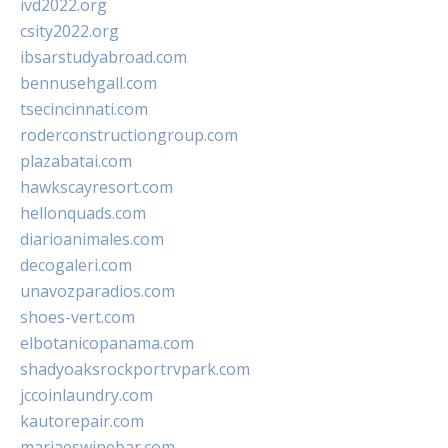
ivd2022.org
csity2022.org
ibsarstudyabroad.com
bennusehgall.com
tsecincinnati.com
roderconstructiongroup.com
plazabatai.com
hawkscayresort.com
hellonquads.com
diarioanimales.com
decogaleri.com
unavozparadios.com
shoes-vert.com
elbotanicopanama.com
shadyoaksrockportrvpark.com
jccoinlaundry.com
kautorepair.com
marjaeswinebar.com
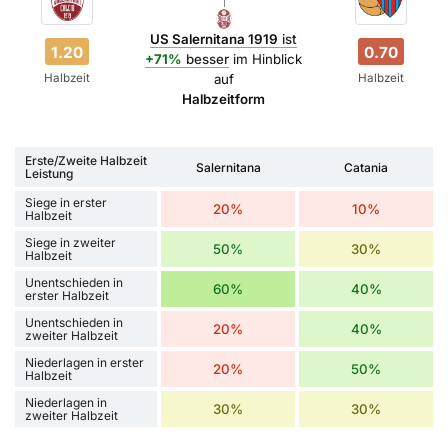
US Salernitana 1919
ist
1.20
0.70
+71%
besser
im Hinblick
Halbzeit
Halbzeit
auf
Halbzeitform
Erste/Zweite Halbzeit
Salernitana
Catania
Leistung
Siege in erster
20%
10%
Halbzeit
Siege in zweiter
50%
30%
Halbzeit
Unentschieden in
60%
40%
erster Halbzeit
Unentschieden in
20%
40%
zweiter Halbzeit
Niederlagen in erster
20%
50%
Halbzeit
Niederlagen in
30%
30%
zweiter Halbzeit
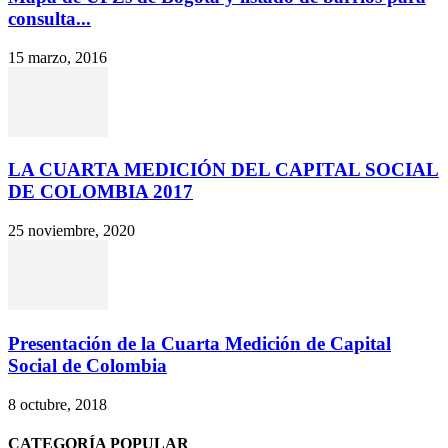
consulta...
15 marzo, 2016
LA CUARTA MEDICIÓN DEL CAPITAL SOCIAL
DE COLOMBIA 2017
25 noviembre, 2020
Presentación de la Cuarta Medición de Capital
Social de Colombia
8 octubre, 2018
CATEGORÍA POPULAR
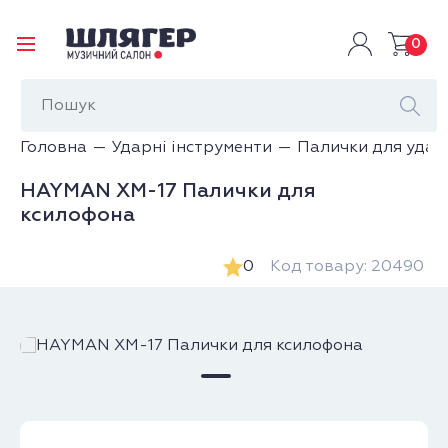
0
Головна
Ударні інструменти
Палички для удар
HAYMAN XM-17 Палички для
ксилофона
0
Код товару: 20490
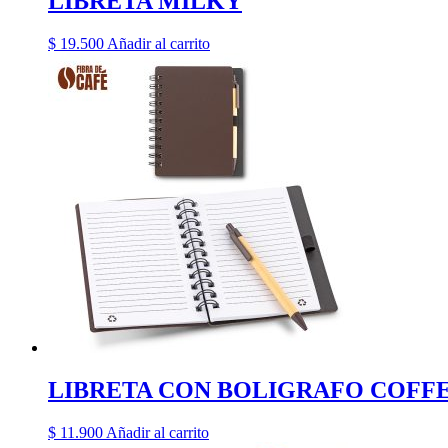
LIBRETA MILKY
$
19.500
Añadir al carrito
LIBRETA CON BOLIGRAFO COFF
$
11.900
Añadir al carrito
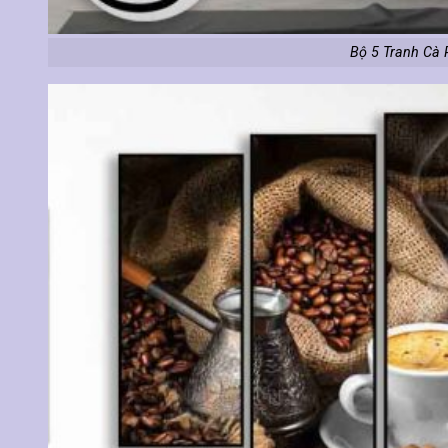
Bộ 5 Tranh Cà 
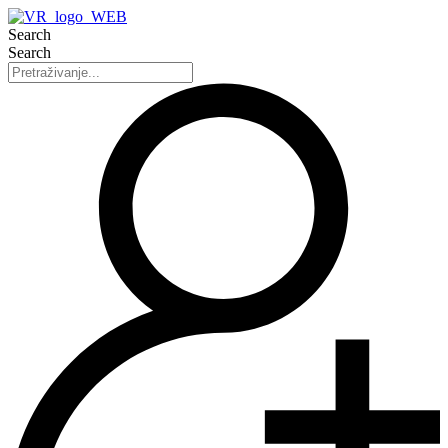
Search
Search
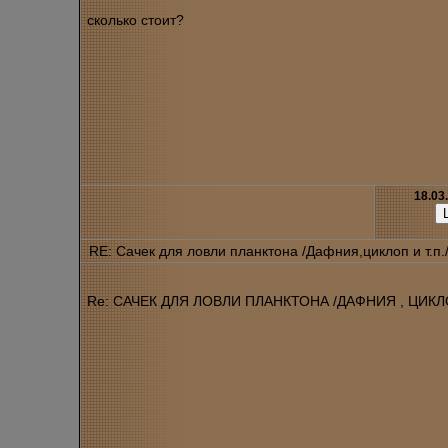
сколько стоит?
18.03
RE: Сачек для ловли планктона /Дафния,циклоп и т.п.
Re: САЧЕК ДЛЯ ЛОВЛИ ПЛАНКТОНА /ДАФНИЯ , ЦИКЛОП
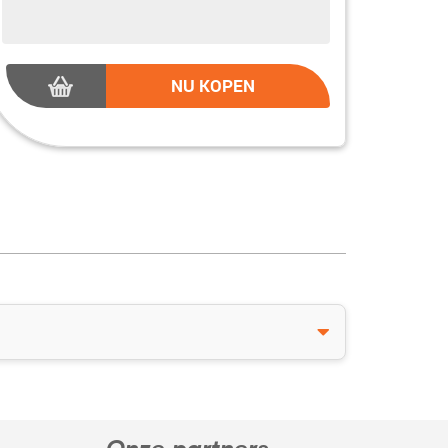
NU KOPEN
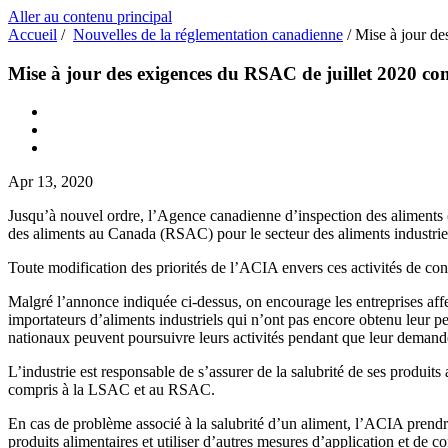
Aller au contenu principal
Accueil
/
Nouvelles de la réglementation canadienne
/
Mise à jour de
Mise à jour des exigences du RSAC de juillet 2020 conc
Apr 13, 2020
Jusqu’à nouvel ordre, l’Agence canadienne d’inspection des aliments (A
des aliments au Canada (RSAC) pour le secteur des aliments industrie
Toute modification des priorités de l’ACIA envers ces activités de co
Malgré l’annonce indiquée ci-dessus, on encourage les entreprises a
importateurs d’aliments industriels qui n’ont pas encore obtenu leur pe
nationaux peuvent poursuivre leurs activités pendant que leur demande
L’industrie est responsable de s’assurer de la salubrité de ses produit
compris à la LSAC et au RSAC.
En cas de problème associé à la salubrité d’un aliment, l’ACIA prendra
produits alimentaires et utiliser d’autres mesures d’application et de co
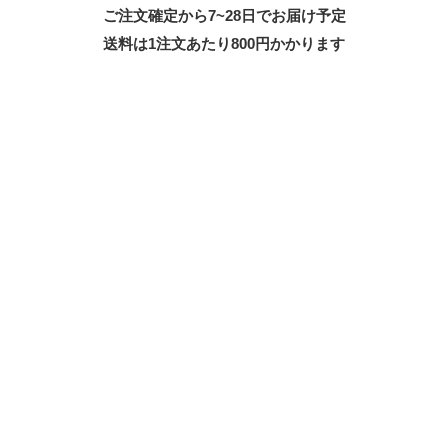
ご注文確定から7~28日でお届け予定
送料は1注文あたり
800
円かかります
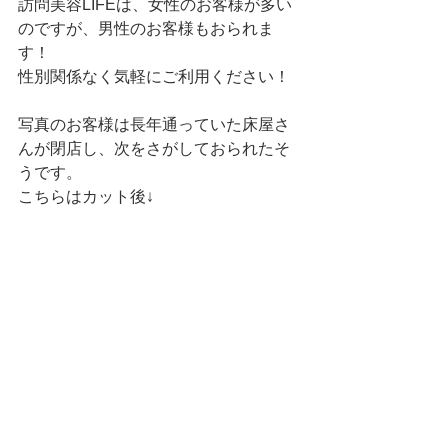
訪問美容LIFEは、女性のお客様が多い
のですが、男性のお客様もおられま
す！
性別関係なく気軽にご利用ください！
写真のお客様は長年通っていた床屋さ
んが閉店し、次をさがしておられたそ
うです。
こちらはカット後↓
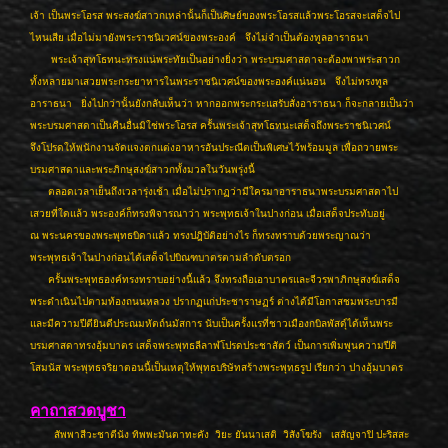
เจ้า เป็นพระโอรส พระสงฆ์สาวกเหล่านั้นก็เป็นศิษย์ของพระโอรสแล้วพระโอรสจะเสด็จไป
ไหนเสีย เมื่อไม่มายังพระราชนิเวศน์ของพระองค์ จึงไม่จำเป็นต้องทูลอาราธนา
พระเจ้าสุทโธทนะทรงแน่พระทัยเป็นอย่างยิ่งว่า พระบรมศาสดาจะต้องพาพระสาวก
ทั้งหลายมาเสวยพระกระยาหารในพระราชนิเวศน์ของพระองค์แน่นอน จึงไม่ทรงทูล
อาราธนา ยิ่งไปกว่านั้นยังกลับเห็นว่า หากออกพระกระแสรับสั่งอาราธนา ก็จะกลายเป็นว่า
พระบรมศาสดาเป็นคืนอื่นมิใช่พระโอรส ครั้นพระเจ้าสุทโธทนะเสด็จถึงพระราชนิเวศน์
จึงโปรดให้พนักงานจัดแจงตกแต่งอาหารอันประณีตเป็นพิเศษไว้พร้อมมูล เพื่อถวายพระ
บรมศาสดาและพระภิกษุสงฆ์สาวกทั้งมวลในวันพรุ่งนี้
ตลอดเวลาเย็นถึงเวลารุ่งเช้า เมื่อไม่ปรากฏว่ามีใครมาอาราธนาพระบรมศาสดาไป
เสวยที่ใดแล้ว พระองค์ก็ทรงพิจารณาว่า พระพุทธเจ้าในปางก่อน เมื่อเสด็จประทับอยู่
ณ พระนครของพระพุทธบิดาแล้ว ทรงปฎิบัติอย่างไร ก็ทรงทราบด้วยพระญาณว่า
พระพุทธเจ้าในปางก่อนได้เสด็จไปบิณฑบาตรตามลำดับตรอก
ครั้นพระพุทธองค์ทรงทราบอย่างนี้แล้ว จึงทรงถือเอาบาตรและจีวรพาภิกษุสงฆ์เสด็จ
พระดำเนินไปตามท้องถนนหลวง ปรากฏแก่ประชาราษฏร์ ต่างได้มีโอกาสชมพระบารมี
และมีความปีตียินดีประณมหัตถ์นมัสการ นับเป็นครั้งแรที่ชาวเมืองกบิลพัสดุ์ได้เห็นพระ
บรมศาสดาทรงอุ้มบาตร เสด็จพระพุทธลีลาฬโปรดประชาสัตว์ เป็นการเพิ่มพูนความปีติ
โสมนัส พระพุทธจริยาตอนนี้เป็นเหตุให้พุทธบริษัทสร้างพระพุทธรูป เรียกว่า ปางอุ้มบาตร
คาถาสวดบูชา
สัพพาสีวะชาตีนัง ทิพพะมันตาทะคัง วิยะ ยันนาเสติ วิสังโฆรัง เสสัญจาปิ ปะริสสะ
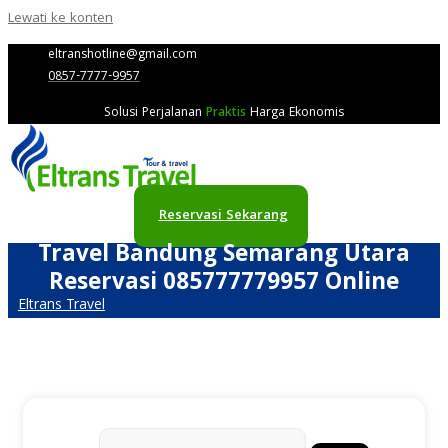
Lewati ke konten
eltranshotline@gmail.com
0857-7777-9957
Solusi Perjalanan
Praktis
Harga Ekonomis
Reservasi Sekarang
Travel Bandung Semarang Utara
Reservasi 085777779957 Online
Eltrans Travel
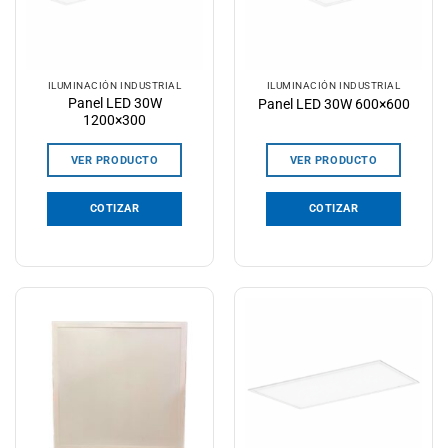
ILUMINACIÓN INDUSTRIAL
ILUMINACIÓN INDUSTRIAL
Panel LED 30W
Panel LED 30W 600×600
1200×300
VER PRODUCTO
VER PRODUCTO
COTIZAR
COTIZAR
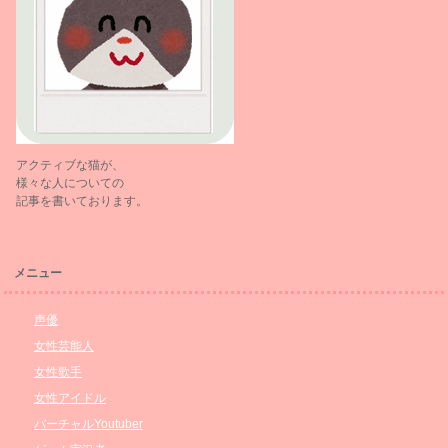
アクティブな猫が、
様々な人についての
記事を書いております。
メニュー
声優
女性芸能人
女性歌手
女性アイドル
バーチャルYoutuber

◇ ◇ ◇ ◇

- [Exercise details] Exactly as written, set down each line of the records, leaving out the pictures.

- [Result]
ivd2022.org
csity2022.org
ibsarstudyabroad.com
bennusehgall.com
tsecincinnati.com
roderconstructiongroup.com
plazabatai.com
hawkscayresort.com
hellonquads.com
diarioanimales.com
decogaleri.com
unavozparadios.com
shoes-vert.com
elbotanicopanama.com
shadyoaksrockportrvpark.com
jccoinlaundry.com
kautorepair.com
marjaeswinebar.com
US Salernitana 1919
ist
1.20
0.70
+71%
besser
im Hinblick
Halbzeit
Halbzeit
auf
Halbzeitform
Erste/Zweite Halbzeit
Salernitana
Catania
Leistung
Siege in erster
20%
10%
Halbzeit
Siege in zweiter
50%
30%
Halbzeit
Unentschieden in
60%
40%
erster Halbzeit
Unentschieden in
20%
40%
zweiter Halbzeit
Niederlagen in erster
20%
50%
Halbzeit
Niederlagen in
30%
30%
zweiter Halbzeit
consulta...
15 marzo, 2016
LA CUARTA MEDICIÓN DEL CAPITAL SOCIAL
DE COLOMBIA 2017
25 noviembre, 2020
Presentación de la Cuarta Medición de Capital
Social de Colombia
8 octubre, 2018
CATEGORÍA POPULAR
0
Головна
Ударні інструменти
Палички для удар
HAYMAN XM-17 Палички для
ксилофона
0
Код товару: 20490
LIBRETA MILKY
$
19.500
Añadir al carrito
LIBRETA CON BOLIGRAFO COFF
$
11.900
Añadir al carrito
Bộ 5 Tranh Cà 
Search
Search
сколько стоит?
18.03
RE: Сачек для ловли планктона /Дафния,циклоп и т.п.
Re: САЧЕК ДЛЯ ЛОВЛИ ПЛАНКТОНА /ДАФНИЯ , ЦИКЛОП
NU KOPEN
Aller au contenu principal
Accueil
/
Nouvelles de la réglementation canadienne
/
Mise à jour de
Mise à jour des exigences du RSAC de juillet 2020 conc
Apr 13, 2020
Jusqu’à nouvel ordre, l’Agence canadienne d’inspection des aliments (A
des aliments au Canada (RSAC) pour le secteur des aliments industrie
Toute modification des priorités de l’ACIA envers ces activités de co
Malgré l’annonce indiquée ci-dessus, on encourage les entreprises a
importateurs d’aliments industriels qui n’ont pas encore obtenu leur pe
nationaux peuvent poursuivre leurs activités pendant que leur demande
L’industrie est responsable de s’assurer de la salubrité de ses produit
compris à la LSAC et au RSAC.
En cas de problème associé à la salubrité d’un aliment, l’ACIA prendra
produits alimentaires et utiliser d’autres mesures d’application et de co
ご注文確定から7~28日でお届け予定
送料は1注文あたり
800
円かかります
訪問美容LIFEは、女性のお客様が多い
のですが、男性のお客様もおられま
す！
性別関係なく気軽にご利用ください！
写真のお客様は長年通っていた床屋さ
んが閉店し、次をさがしておられたそ
うです。
こちらはカット後↓
เจ้า เป็นพระโอรส พระสงฆ์สาวกเหล่านั้นก็เป็นศิษย์ของพระโอรสแล้วพระโอรสจะเสด็จไป
ไหนเสีย เมื่อไม่มายังพระราชนิเวศน์ของพระองค์ จึงไม่จำเป็นต้องทูลอาราธนา
พระเจ้าสุทโธทนะทรงแน่พระทัยเป็นอย่างยิ่งว่า พระบรมศาสดาจะต้องพาพระสาวก
ทั้งหลายมาเสวยพระกระยาหารในพระราชนิเวศน์ของพระองค์แน่นอน จึงไม่ทรงทูล
อาราธนา ยิ่งไปกว่านั้นยังกลับเห็นว่า หากออกพระกระแสรับสั่งอาราธนา ก็จะกลายเป็นว่า
พระบรมศาสดาเป็นคืนอื่นมิใช่พระโอรส ครั้นพระเจ้าสุทโธทนะเสด็จถึงพระราชนิเวศน์
จึงโปรดให้พนักงานจัดแจงตกแต่งอาหารอันประณีตเป็นพิเศษไว้พร้อมมูล เพื่อถวายพระ
บรมศาสดาและพระภิกษุสงฆ์สาวกทั้งมวลในวันพรุ่งนี้
ตลอดเวลาเย็นถึงเวลารุ่งเช้า เมื่อไม่ปรากฏว่ามีใครมาอาราธนาพระบรมศาสดาไป
เสวยที่ใดแล้ว พระองค์ก็ทรงพิจารณาว่า พระพุทธเจ้าในปางก่อน เมื่อเสด็จประทับอยู่
ณ พระนครของพระพุทธบิดาแล้ว ทรงปฎิบัติอย่างไร ก็ทรงทราบด้วยพระญาณว่า
พระพุทธเจ้าในปางก่อนได้เสด็จไปบิณฑบาตรตามลำดับตรอก
ครั้นพระพุทธองค์ทรงทราบอย่างนี้แล้ว จึงทรงถือเอาบาตรและจีวรพาภิกษุสงฆ์เสด็จ
พระดำเนินไปตามท้องถนนหลวง ปรากฏแก่ประชาราษฏร์ ต่างได้มีโอกาสชมพระบารมี
และมีความปีตียินดีประณมหัตถ์นมัสการ นับเป็นครั้งแรที่ชาวเมืองกบิลพัสดุ์ได้เห็นพระ
บรมศาสดาทรงอุ้มบาตร เสด็จพระพุทธลีลาฬโปรดประชาสัตว์ เป็นการเพิ่มพูนความปีติ
โสมนัส พระพุทธจริยาตอนนี้เป็นเหตุให้พุทธบริษัทสร้างพระพุทธรูป เรียกว่า ปางอุ้มบาตร
คาถาสวดบูชา
สัพพาสีวะชาตีนัง ทิพพะมันตาทะคัง วิยะ ยันนาเสติ วิสังโฆรัง เสสัญจาปิ ปะริสสะ
Lewati ke konten
eltranshotline@gmail.com
0857-7777-9957
Solusi Perjalanan
Praktis
Harga Ekonomis
Reservasi Sekarang
Travel Bandung Semarang Utara
Reservasi 085777779957 Online
Eltrans Travel
ILUMINACIÓN INDUSTRIAL
ILUMINACIÓN INDUSTRIAL
Panel LED 30W
Panel LED 30W 600×600
1200×300
VER PRODUCTO
VER PRODUCTO
COTIZAR
COTIZAR
アクティブな猫が、
様々な人についての
記事を書いております。
メニュー
声優
女性芸能人
女性歌手
女性アイドル
バーチャルYoutuber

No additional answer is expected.